*Selected text:*
First marriage, first mansion
Amy Crocker just turned 18 when she married for the first time. No pomp, no frills, no bridesmaids. She eloped with Richard Porter Ashe, a randy gent who recently graduated from Hastings College of the Law. San Francisco high society was shocked and appalled. The story of how Porter won the hand of E.B. Crocker’s youngest daughter, as told and retold for decades, was that she was won, literally, as a prize between high stakes gamblers playing poker dice. Several suitors were named by various publications as involved in the showdown over the years including Governor Stoneman’s controversial executive secretary Harry Dam; Lans Mizner, an ambassador’s son, described as “three-quarters Irish and one-quarter Devil”; William Wallace, son of a California Supreme Court judge and grandson of California’s first governor; and the dashing opera singer and Bohemian Club darling Harry Gillig, who would become her second husband.

*Problems to solve:*
**a.** In the passage about Amy Crocker's first marriage, whom did she elope with?
**b.** Please retype the records, starting with their first line and going on through the line with "-0.002343, 0.466653, 0.276421]]", with both ends included.

*Exercise input:*
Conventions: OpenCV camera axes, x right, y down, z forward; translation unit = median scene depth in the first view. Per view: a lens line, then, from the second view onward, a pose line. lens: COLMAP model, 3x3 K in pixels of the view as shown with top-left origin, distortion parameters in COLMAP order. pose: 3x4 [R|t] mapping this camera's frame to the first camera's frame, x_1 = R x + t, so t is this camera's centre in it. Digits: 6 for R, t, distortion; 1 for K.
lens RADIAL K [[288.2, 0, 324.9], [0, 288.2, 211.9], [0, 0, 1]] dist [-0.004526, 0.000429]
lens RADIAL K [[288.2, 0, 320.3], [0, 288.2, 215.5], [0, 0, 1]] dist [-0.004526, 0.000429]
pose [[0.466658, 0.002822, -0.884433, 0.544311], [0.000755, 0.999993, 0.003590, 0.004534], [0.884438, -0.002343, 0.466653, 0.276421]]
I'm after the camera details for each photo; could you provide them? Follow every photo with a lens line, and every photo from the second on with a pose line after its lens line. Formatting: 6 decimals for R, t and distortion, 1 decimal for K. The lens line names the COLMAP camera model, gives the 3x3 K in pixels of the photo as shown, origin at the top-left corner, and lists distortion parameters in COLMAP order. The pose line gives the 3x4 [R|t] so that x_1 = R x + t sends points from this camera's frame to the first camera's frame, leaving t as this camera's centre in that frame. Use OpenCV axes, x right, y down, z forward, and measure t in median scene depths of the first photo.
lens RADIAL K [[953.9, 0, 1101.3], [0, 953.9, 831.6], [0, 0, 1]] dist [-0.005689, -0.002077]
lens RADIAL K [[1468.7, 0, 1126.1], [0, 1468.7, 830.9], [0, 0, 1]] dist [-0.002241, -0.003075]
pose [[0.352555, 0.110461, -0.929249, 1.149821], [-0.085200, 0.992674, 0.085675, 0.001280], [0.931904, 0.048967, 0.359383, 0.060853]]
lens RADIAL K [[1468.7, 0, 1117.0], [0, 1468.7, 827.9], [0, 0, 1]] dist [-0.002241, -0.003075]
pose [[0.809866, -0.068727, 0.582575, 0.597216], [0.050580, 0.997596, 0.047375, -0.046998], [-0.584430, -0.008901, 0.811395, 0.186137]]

*Expected results:*
**a.** Richard Porter Ashe

**b.**
Conventions: OpenCV camera axes, x right, y down, z forward; translation unit = median scene depth in the first view. Per view: a lens line, then, from the second view onward, a pose line. lens: COLMAP model, 3x3 K in pixels of the view as shown with top-left origin, distortion parameters in COLMAP order. pose: 3x4 [R|t] mapping this camera's frame to the first camera's frame, x_1 = R x + t, so t is this camera's centre in it. Digits: 6 for R, t, distortion; 1 for K.
lens RADIAL K [[288.2, 0, 324.9], [0, 288.2, 211.9], [0, 0, 1]] dist [-0.004526, 0.000429]
lens RADIAL K [[288.2, 0, 320.3], [0, 288.2, 215.5], [0, 0, 1]] dist [-0.004526, 0.000429]
pose [[0.466658, 0.002822, -0.884433, 0.544311], [0.000755, 0.999993, 0.003590, 0.004534], [0.884438, -0.002343, 0.466653, 0.276421]]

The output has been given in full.